Published online by Cambridge University Press: 12 August 2023
This chapter engages with noir scholarship to investigate how three Greek television crime shows, produced during different chronological periods and broadcast by different channels, have contributed to varied and complex constructions of noir masculinities. The empirical focus is placed on Tmima ithon/Vice Squad (ANT1, 1992–95), which centres around the adventures of a gender-mixed group of police officers dealing with cases of marginalised delinquents and organised criminal networks; Oi istories tou astynomou Beka/The Stories of Officer Bekas (ALPHA, 2006–08), a television adaptation of Yannis Maris's popular eponymous book series; and Eteros ego: Hamenes psyches/ The Other Me: Lost Souls (COSMOTE, 2019–20), a recent show aired by a pay TV network featuring a male-dominated cast and a thematic structure borrowing from both local and foreign detective models. Drawing from discussions around the cinematic legacies of noir and its international expressions on the small screen, the primary aim of this chapter is to shed light on yet another neglected area of the Greek noir universe, that of the noirness of television fiction.
While the above television shows are largely labelled as crime shows, they employ aesthetics, narrative structures and conventions that accommodate the expression of noir influences and/or ambitions.

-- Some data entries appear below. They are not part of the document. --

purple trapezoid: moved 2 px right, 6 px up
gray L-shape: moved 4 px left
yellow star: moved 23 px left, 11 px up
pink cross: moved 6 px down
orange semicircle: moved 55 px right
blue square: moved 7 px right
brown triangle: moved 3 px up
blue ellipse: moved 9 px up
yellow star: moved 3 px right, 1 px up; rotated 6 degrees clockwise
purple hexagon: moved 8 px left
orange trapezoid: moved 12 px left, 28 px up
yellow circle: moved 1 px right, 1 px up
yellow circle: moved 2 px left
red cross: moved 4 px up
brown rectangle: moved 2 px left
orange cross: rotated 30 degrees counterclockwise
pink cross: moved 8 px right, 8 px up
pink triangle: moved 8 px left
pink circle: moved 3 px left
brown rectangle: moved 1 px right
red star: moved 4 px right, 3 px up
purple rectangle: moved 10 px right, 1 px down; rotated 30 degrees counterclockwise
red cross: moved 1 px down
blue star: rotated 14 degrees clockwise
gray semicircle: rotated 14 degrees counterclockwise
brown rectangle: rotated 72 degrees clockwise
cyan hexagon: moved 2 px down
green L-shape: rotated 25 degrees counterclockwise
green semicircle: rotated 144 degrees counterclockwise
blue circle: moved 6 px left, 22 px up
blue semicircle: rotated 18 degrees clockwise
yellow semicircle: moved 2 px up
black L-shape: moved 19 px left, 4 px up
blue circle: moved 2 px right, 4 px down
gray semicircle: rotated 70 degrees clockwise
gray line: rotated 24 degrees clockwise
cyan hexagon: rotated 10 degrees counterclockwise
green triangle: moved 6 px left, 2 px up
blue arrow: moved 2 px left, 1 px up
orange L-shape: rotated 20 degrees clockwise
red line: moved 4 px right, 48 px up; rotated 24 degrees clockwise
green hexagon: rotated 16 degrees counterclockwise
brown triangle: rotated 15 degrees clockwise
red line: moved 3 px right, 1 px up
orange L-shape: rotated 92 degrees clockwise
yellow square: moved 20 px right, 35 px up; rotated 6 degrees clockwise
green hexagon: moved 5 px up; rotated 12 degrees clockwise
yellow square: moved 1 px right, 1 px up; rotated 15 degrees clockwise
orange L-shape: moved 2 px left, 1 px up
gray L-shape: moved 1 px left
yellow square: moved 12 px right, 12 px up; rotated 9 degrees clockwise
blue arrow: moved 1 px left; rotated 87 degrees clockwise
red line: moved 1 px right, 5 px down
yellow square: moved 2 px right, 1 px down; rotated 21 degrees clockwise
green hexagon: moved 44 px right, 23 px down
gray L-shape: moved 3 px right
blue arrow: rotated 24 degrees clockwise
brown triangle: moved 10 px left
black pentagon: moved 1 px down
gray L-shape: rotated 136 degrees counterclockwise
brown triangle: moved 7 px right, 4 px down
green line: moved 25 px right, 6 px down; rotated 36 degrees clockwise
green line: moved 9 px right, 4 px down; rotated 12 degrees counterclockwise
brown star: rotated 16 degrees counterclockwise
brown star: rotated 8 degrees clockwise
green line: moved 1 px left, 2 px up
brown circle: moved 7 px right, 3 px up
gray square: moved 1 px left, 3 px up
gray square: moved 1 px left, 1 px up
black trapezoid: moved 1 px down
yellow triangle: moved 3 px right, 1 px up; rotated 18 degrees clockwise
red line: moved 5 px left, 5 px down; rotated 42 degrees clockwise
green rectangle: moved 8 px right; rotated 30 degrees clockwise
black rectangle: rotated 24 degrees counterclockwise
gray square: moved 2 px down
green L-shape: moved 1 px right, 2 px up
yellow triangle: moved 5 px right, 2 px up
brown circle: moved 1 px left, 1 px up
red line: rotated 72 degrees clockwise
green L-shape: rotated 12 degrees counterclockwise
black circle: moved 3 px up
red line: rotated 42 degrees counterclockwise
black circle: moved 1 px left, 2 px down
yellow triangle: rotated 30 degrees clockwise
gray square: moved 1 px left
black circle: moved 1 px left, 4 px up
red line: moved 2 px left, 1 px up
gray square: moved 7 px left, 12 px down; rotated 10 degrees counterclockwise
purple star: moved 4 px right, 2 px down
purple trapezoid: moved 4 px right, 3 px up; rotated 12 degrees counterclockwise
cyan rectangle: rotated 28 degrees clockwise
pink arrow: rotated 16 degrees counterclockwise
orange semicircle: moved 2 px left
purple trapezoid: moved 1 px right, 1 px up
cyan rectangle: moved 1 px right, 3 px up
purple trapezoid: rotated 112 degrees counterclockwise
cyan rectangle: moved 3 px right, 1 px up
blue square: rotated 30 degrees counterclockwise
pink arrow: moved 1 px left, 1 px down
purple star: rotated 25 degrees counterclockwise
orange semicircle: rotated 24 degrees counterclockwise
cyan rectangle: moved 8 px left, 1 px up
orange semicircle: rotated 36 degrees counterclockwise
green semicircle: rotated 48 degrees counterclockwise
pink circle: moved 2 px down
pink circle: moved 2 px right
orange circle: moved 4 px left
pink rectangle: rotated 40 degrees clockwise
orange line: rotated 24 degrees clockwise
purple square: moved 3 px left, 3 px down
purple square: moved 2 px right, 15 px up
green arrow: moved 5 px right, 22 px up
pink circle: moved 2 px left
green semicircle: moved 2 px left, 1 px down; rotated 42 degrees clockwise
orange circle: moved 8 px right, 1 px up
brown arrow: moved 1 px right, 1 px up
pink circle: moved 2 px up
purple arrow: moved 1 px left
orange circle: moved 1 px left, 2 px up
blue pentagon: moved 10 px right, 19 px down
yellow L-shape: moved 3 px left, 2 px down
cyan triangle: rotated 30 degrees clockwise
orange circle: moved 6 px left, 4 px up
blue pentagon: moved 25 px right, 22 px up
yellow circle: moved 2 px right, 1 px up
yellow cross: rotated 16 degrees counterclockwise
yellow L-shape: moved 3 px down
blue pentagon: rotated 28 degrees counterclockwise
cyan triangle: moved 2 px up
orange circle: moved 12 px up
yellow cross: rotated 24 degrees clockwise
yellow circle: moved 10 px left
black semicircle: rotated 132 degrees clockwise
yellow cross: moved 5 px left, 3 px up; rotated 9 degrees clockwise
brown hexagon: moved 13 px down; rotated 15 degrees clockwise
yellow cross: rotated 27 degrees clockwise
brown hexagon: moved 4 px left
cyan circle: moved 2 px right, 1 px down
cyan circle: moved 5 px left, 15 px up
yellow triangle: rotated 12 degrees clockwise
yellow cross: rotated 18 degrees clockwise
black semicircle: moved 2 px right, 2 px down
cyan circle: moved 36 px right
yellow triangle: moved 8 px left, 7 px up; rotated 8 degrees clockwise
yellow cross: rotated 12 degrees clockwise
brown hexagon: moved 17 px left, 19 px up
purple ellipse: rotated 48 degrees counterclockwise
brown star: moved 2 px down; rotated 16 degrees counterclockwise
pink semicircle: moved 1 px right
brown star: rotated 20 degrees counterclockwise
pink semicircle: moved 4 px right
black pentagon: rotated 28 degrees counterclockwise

More specifically, the selected texts do more than simply allowing the viewer to follow the detectives’ journey through the investigation of the crime to its final resolution. Ever since the 1940s, noir's ‘baggage’ has been linked with ‘specific cultural preoccupations and ways of speaking about men’ (Studlar 2013: 372). Thus, noir is as much about diagnosing masculinities as it is about detecting crime. In nominating noir masculinity as the key analytical lens of this chapter, we examine representations of male detectives woven into the main narrative of the texts they ‘inhabit’, as well as the actors who embody these roles, their star personas and career trajectories (Gates 2006: 6). To do so, we conduct a character and performance study, registering the ways that character and performance signs (Butler 2012; Cantrell and Hogg 2018; Dyer 1998a), including appearance, style, tone, rhythm, objective correlatives – that is, individual objects linked to characters (Butler 2012: 62) – as well as the actors’ image and performances in other roles, inform and allow for a more thorough understanding of noir masculinities in the context of Greek television fiction.